Extracted data entries
· · · · ·
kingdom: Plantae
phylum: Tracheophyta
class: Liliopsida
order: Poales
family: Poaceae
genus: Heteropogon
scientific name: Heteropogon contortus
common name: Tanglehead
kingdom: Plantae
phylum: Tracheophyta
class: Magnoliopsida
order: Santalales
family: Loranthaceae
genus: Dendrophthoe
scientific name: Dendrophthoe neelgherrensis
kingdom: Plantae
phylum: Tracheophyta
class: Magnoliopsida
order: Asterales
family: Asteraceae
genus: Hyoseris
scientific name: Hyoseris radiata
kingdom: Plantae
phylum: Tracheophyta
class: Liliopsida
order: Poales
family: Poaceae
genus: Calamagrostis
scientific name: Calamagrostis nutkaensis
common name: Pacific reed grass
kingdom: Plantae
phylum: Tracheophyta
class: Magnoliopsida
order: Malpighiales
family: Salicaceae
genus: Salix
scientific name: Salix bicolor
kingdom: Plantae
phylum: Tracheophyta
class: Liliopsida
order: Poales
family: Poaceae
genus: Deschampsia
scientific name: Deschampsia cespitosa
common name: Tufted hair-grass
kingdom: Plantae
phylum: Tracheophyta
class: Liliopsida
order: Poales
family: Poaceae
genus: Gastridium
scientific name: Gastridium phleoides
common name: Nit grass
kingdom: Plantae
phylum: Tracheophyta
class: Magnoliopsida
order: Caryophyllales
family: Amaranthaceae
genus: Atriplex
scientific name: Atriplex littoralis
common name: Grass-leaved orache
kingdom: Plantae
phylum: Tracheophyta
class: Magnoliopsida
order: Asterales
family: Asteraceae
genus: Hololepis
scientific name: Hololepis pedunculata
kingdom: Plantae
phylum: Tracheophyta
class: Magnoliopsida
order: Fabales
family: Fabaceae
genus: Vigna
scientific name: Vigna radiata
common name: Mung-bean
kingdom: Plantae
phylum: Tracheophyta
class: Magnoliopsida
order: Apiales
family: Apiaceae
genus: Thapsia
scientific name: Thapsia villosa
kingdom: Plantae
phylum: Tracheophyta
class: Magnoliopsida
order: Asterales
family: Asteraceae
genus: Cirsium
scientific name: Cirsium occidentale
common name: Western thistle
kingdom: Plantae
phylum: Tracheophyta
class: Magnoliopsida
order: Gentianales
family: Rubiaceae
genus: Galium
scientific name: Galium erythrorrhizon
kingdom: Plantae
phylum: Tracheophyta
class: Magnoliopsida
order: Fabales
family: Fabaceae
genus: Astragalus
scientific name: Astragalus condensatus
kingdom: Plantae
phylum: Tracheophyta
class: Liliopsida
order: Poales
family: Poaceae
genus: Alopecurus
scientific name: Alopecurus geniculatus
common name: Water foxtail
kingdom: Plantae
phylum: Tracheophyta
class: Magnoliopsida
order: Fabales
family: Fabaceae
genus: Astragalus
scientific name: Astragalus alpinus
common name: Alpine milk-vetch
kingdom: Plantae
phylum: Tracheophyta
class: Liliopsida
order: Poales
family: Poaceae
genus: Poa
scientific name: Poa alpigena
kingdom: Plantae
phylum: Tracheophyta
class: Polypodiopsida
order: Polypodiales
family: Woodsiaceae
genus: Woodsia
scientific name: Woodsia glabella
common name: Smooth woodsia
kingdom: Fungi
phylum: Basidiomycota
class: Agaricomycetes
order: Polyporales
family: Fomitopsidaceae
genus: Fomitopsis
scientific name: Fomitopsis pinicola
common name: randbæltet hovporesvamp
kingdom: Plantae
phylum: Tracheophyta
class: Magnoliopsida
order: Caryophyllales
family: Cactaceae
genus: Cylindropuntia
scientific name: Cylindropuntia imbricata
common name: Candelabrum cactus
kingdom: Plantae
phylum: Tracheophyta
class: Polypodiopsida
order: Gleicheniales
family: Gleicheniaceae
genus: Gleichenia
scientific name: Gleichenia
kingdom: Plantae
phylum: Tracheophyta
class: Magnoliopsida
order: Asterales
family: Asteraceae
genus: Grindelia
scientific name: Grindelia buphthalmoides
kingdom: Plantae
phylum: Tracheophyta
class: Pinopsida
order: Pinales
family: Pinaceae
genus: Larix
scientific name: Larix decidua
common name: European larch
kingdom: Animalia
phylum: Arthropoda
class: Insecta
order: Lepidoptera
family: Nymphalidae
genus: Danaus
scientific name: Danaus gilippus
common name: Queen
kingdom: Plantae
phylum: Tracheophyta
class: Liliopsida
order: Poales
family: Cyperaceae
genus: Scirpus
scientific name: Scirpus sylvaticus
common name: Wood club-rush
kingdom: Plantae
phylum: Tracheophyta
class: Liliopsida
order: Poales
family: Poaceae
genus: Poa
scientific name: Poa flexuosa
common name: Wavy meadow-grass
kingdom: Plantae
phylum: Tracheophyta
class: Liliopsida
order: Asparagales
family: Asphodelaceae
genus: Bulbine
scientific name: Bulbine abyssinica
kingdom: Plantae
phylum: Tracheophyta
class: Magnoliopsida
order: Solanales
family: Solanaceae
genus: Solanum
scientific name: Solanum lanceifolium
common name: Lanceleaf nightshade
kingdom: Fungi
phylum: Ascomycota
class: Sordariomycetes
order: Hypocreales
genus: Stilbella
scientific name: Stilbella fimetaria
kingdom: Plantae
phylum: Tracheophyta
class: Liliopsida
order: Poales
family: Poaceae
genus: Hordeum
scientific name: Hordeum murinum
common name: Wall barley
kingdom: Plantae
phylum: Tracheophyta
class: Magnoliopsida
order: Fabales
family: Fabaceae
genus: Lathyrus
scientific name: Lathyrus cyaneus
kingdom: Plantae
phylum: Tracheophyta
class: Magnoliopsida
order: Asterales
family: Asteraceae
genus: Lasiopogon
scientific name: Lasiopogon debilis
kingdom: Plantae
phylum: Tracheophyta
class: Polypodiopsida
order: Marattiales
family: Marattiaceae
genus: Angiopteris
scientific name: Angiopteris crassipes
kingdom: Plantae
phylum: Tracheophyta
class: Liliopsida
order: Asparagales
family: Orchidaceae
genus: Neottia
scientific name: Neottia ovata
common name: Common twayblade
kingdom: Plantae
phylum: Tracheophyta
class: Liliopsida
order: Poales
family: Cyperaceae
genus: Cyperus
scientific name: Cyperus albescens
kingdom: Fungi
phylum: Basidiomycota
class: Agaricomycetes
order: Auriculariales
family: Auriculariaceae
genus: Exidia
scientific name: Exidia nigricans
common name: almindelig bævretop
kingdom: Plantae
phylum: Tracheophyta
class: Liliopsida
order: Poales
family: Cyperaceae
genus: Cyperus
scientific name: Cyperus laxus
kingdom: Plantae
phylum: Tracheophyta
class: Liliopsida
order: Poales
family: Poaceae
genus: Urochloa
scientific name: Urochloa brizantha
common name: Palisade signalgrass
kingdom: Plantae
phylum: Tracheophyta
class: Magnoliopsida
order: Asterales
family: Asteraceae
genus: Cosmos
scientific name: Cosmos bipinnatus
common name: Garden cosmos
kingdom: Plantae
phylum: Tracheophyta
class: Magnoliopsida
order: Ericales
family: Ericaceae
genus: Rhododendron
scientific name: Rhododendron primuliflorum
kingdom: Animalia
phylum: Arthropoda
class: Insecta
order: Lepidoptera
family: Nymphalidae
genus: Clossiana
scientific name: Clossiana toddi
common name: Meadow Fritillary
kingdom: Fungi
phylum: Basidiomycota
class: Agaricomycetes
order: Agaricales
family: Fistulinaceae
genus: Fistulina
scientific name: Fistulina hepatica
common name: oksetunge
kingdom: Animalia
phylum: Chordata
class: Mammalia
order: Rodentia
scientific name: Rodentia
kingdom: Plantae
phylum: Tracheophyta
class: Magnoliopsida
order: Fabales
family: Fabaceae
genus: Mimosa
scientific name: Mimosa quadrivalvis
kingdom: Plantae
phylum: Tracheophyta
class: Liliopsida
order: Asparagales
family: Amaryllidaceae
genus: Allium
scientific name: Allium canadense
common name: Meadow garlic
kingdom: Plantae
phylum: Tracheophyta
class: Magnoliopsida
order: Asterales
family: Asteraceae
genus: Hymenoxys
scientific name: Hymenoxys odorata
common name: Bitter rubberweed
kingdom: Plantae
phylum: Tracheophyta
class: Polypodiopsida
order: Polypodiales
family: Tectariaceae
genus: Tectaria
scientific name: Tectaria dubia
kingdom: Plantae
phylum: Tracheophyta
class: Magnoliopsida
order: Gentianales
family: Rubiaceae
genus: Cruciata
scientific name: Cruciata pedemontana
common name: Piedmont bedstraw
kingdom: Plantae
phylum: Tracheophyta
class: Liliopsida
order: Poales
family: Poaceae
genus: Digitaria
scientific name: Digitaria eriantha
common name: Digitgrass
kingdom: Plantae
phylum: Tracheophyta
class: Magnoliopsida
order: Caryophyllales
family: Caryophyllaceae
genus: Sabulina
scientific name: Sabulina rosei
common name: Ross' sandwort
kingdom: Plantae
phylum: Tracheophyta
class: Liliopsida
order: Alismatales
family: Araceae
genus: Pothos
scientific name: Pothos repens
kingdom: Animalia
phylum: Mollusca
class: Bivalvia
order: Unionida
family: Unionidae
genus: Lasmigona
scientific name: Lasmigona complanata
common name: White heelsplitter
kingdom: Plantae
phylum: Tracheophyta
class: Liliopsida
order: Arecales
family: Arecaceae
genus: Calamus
· · · · ·
WHAT THE EXERCISE ASKS: Update the records between the line holding "scientific name: Clossiana toddi" and the line holding "family: Amaryllidaceae", inclusive, so that "common name" becomes "vernacular name" and nothing else changes. Return only those lines.

THE REPLY:
scientific name: Clossiana toddi
vernacular name: Meadow Fritillary
kingdom: Fungi
phylum: Basidiomycota
class: Agaricomycetes
order: Agaricales
family: Fistulinaceae
genus: Fistulina
scientific name: Fistulina hepatica
vernacular name: oksetunge
kingdom: Animalia
phylum: Chordata
class: Mammalia
order: Rodentia
scientific name: Rodentia
kingdom: Plantae
phylum: Tracheophyta
class: Magnoliopsida
order: Fabales
family: Fabaceae
genus: Mimosa
scientific name: Mimosa quadrivalvis
kingdom: Plantae
phylum: Tracheophyta
class: Liliopsida
order: Asparagales
family: Amaryllidaceae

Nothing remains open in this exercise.